(Saved entries)
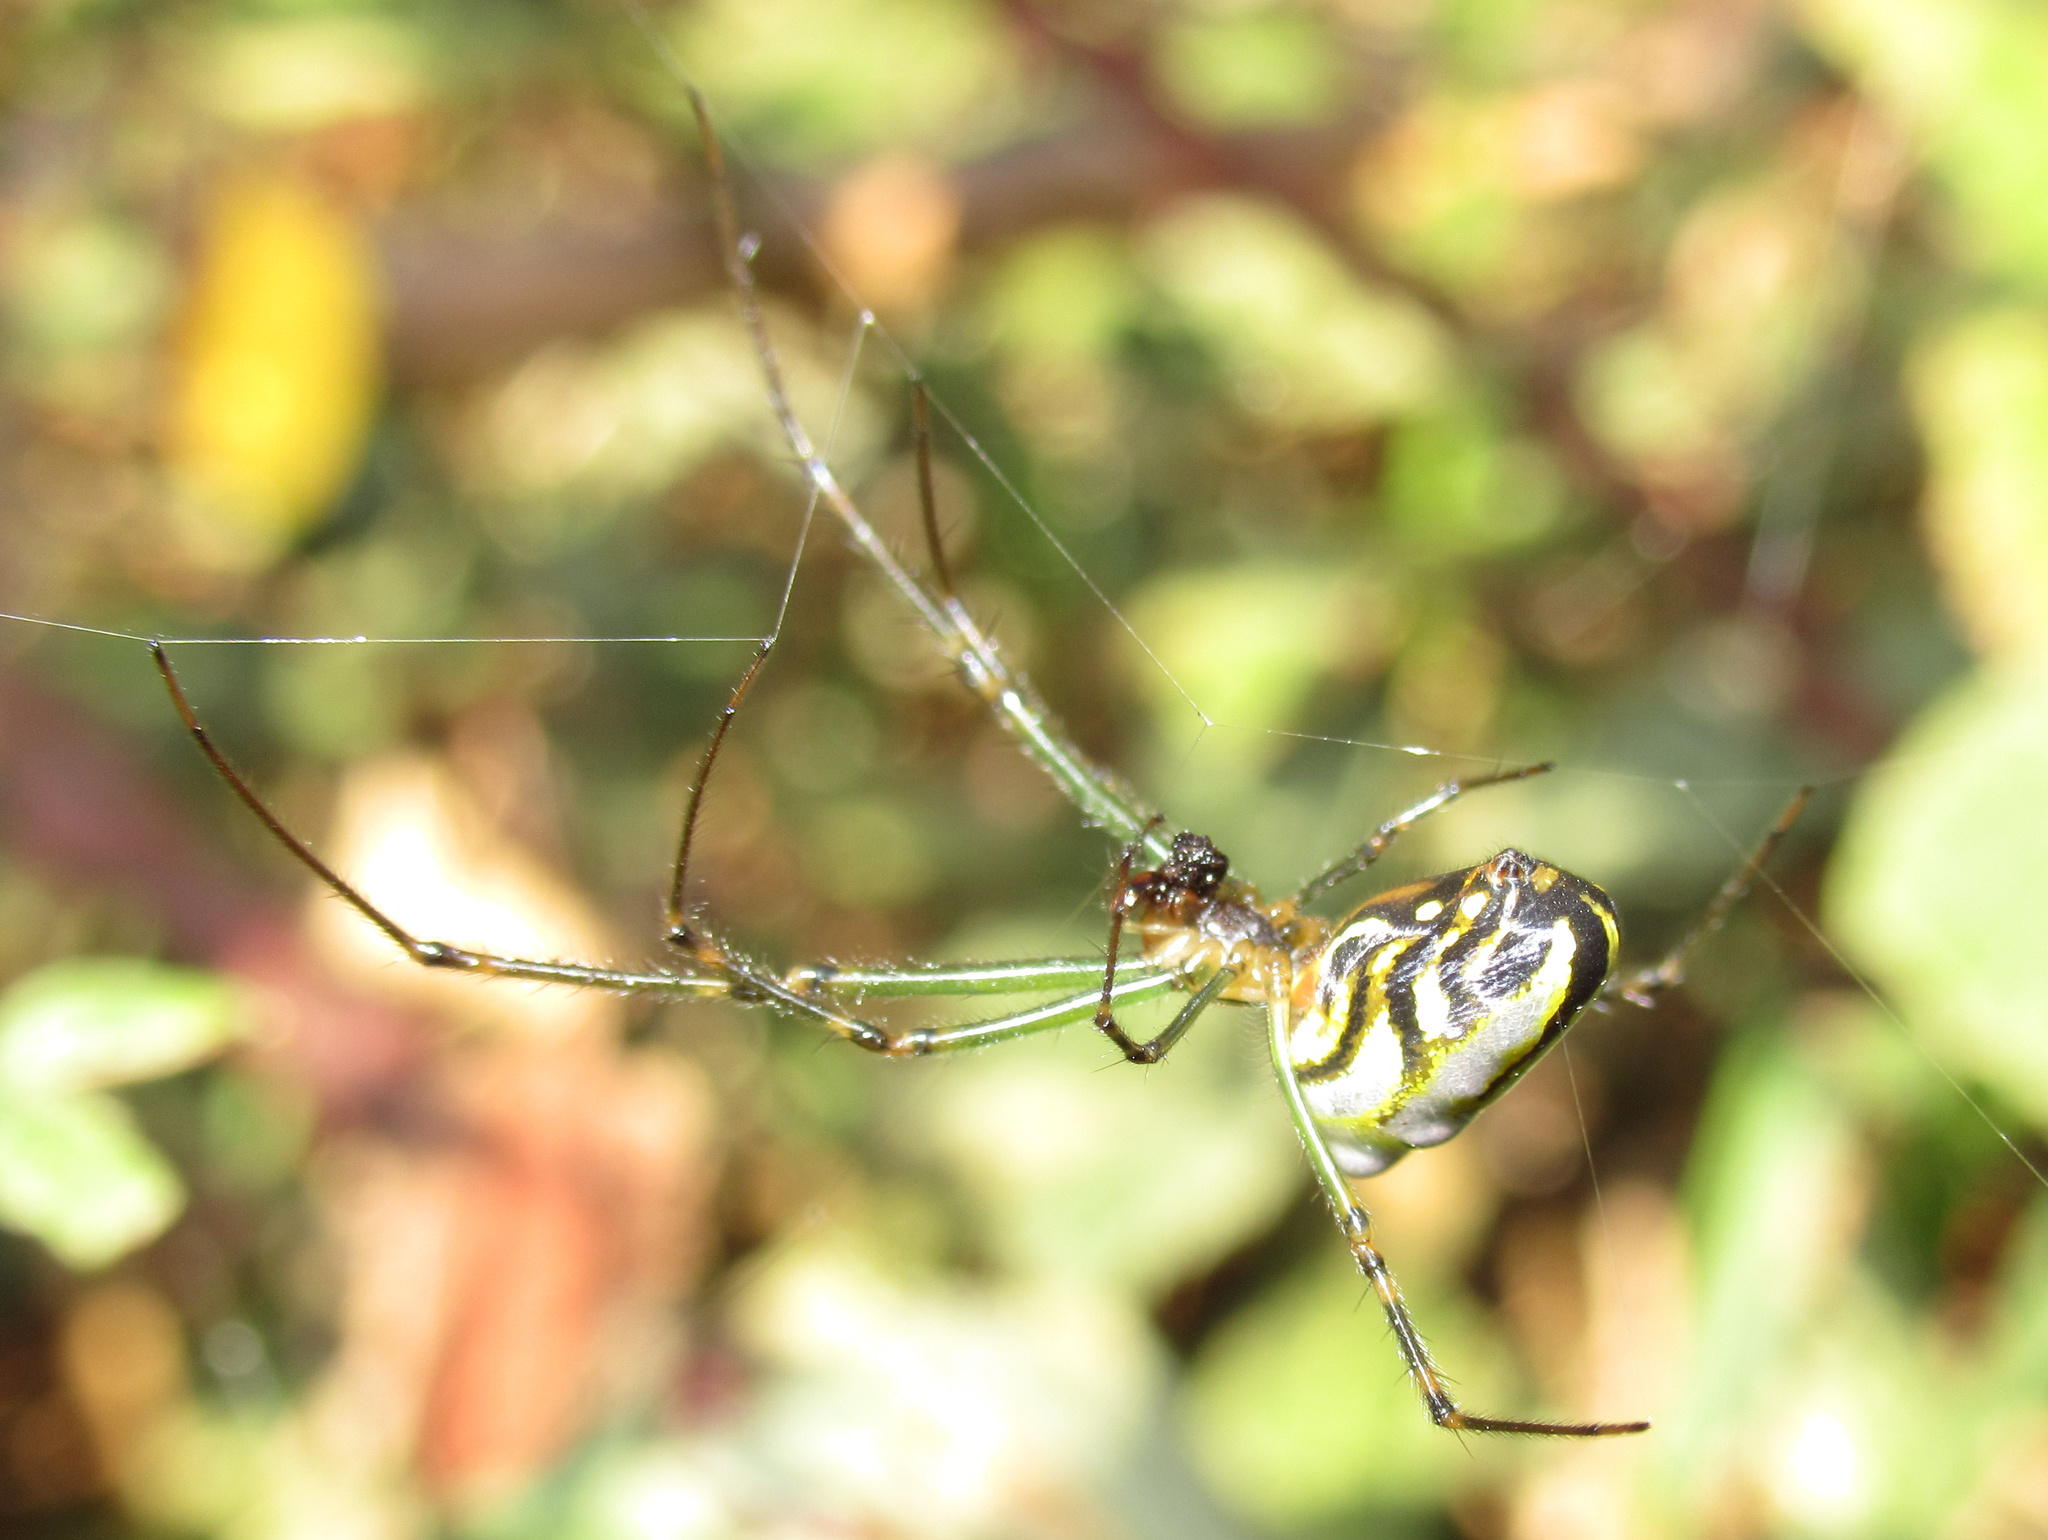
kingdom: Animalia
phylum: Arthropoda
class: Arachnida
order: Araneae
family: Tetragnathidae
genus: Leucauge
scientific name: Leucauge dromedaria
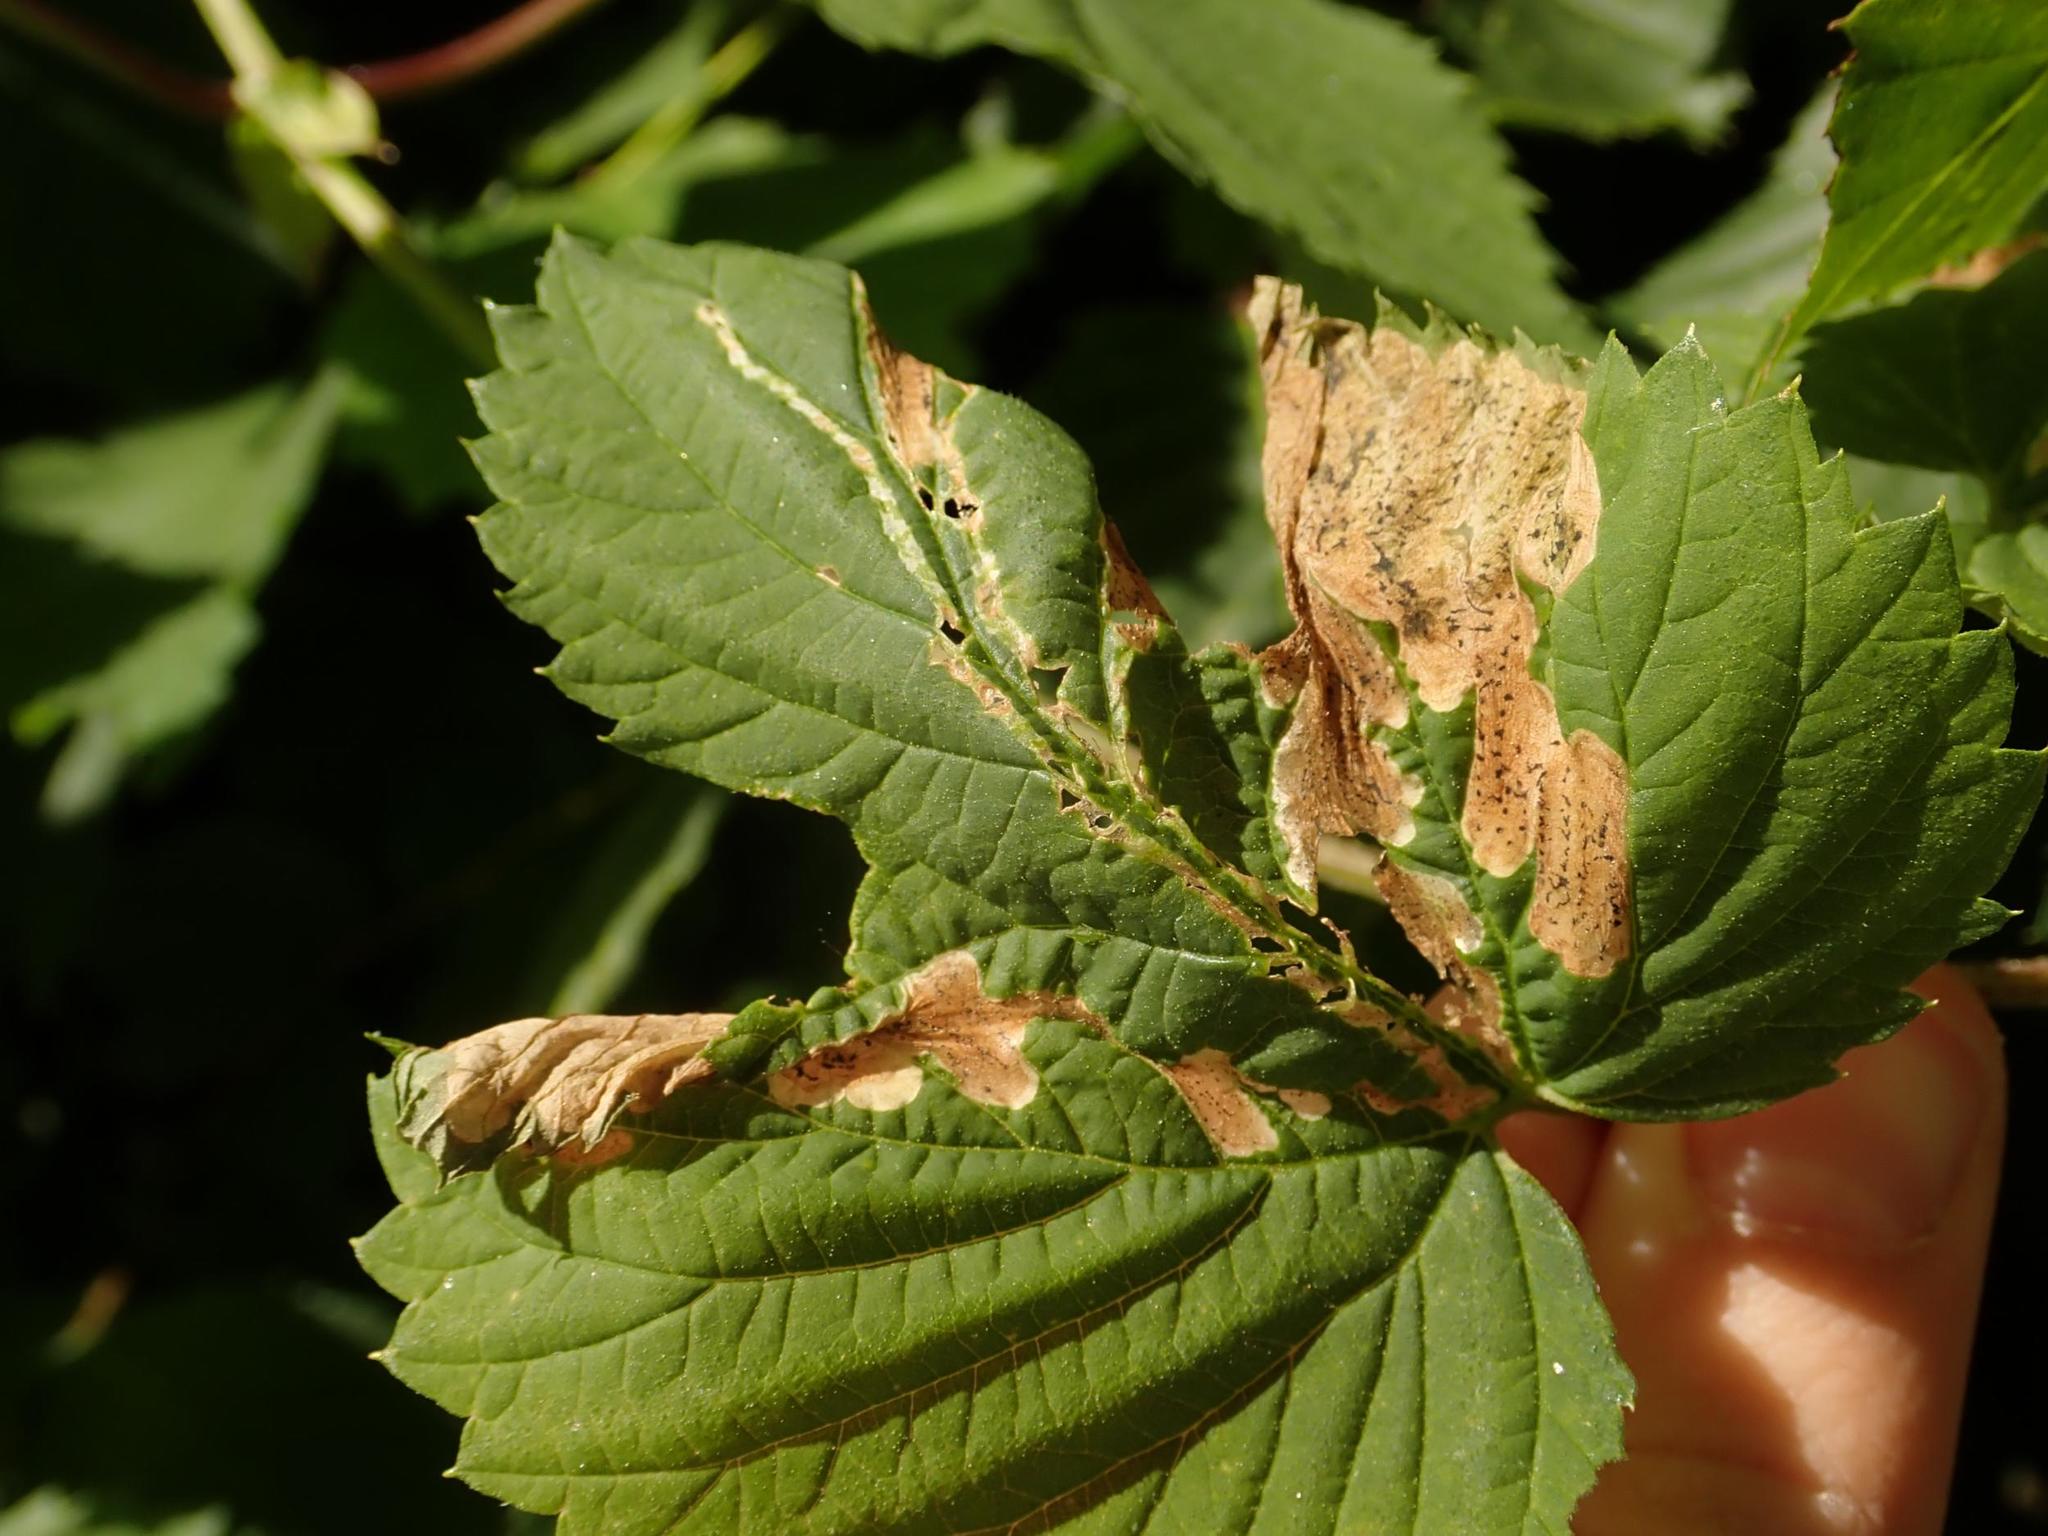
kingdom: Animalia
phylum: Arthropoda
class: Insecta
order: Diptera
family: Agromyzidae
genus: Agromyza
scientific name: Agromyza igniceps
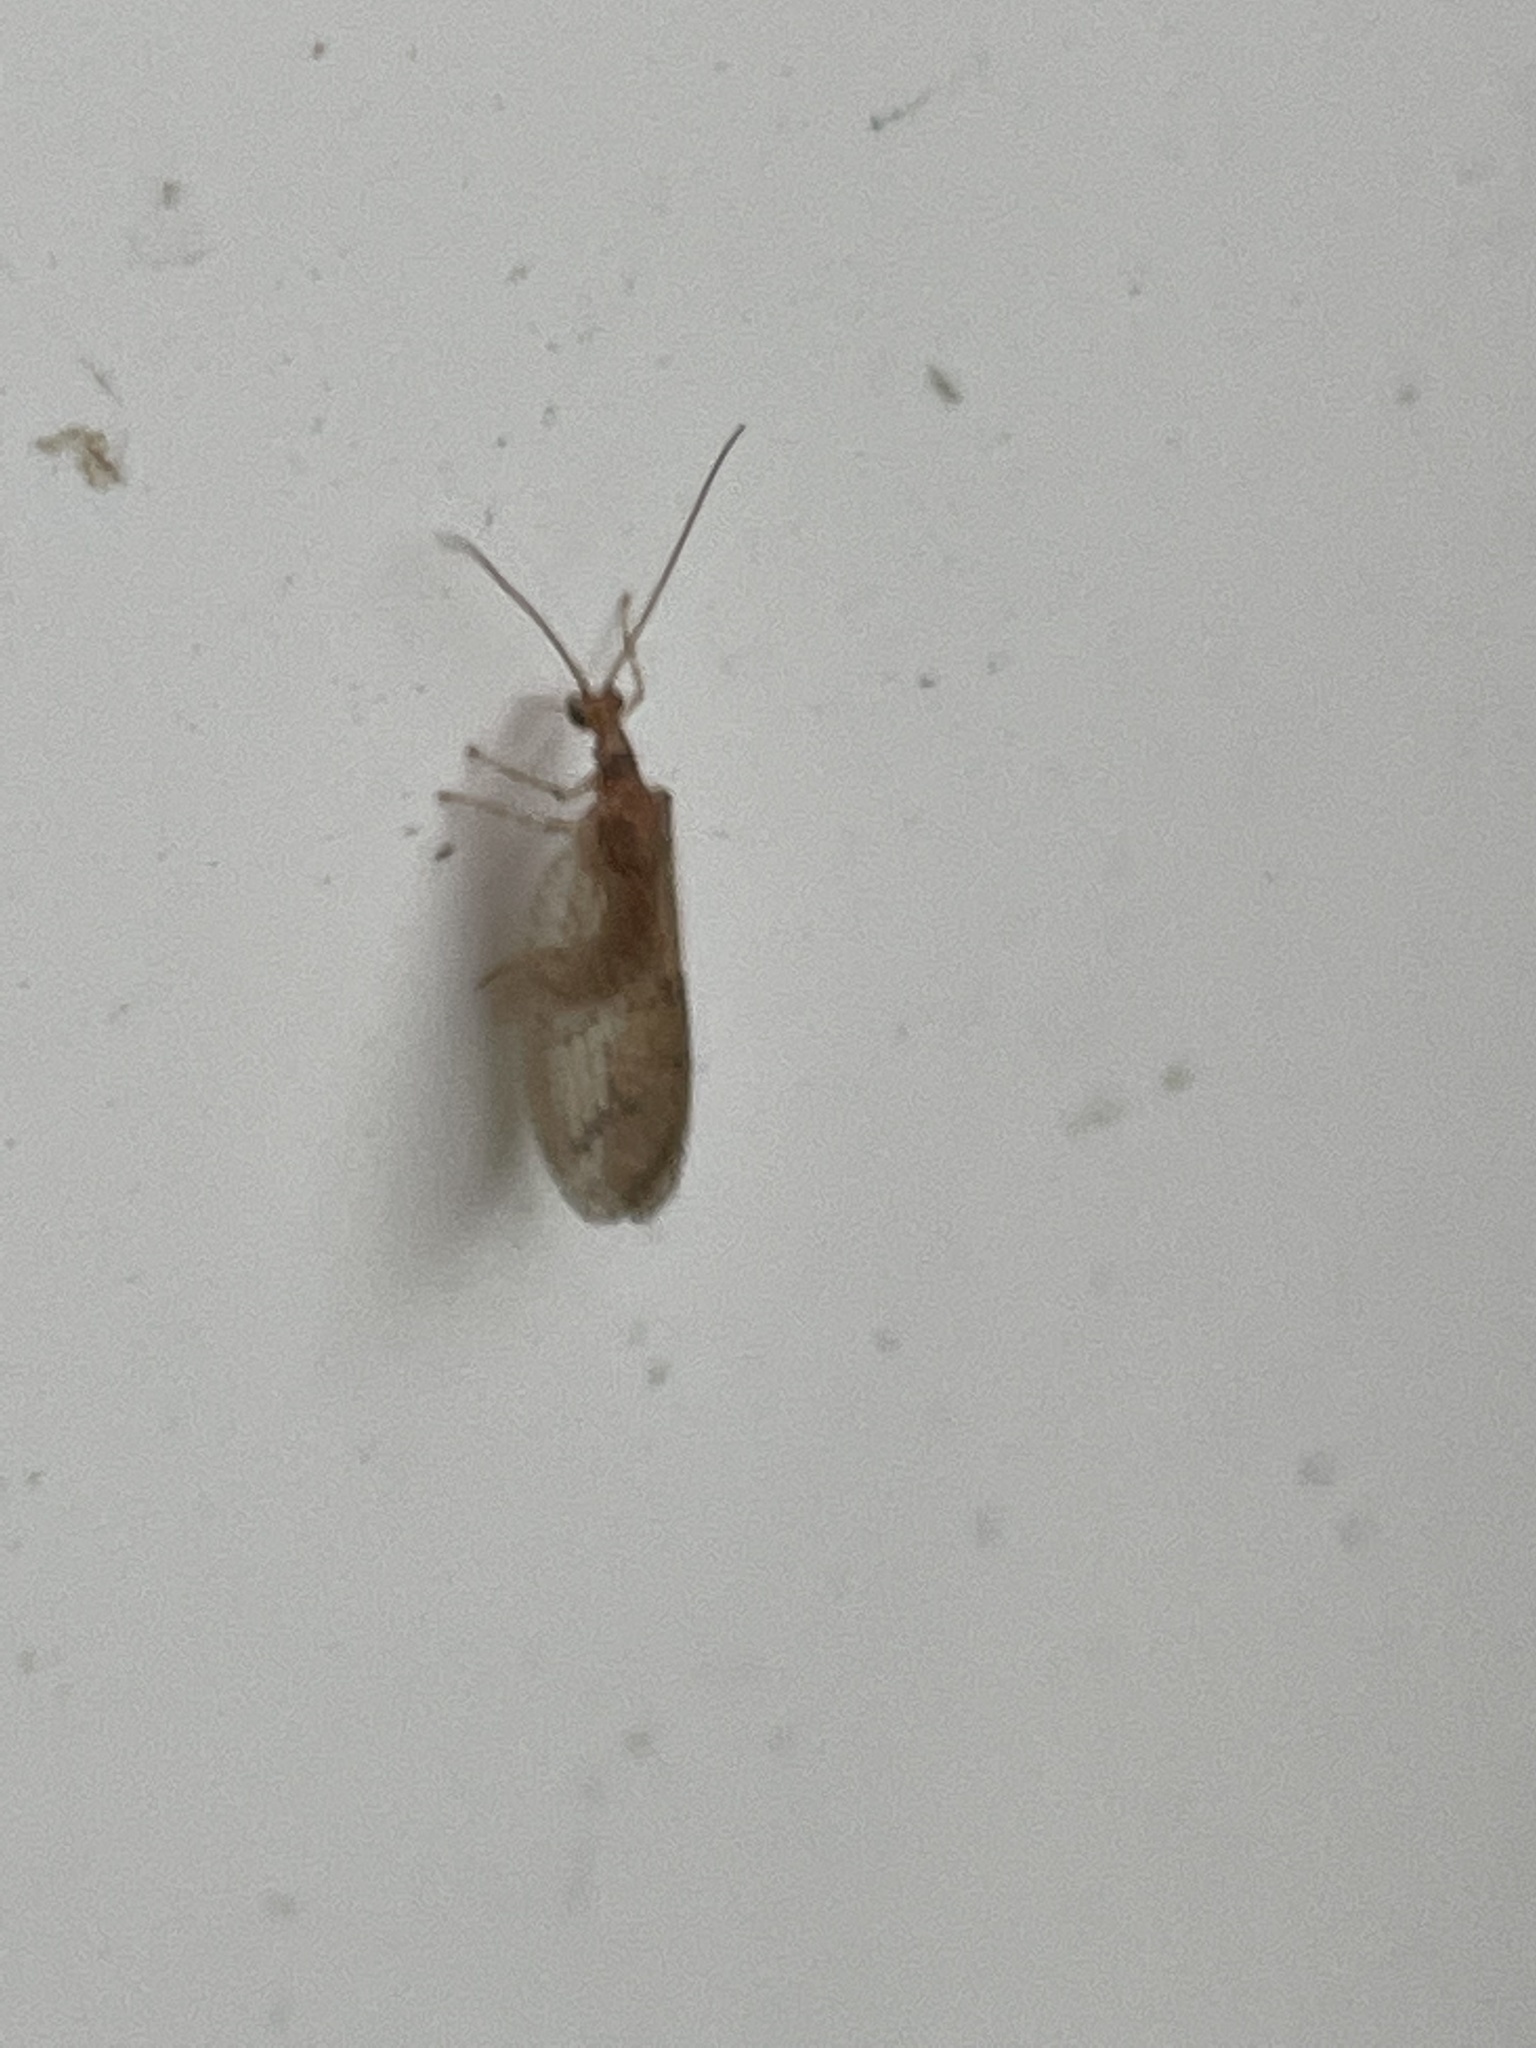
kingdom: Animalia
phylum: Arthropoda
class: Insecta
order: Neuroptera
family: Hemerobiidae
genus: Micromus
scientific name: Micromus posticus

- **SHORT EXERCISE**: Echo the lines of every entry above word for word, omitting the pictures.

- **EXERCISE RESULT**:
kingdom: Animalia
phylum: Arthropoda
class: Arachnida
order: Araneae
family: Tetragnathidae
genus: Leucauge
scientific name: Leucauge dromedaria
kingdom: Animalia
phylum: Arthropoda
class: Insecta
order: Diptera
family: Agromyzidae
genus: Agromyza
scientific name: Agromyza igniceps
kingdom: Animalia
phylum: Arthropoda
class: Insecta
order: Neuroptera
family: Hemerobiidae
genus: Micromus
scientific name: Micromus posticus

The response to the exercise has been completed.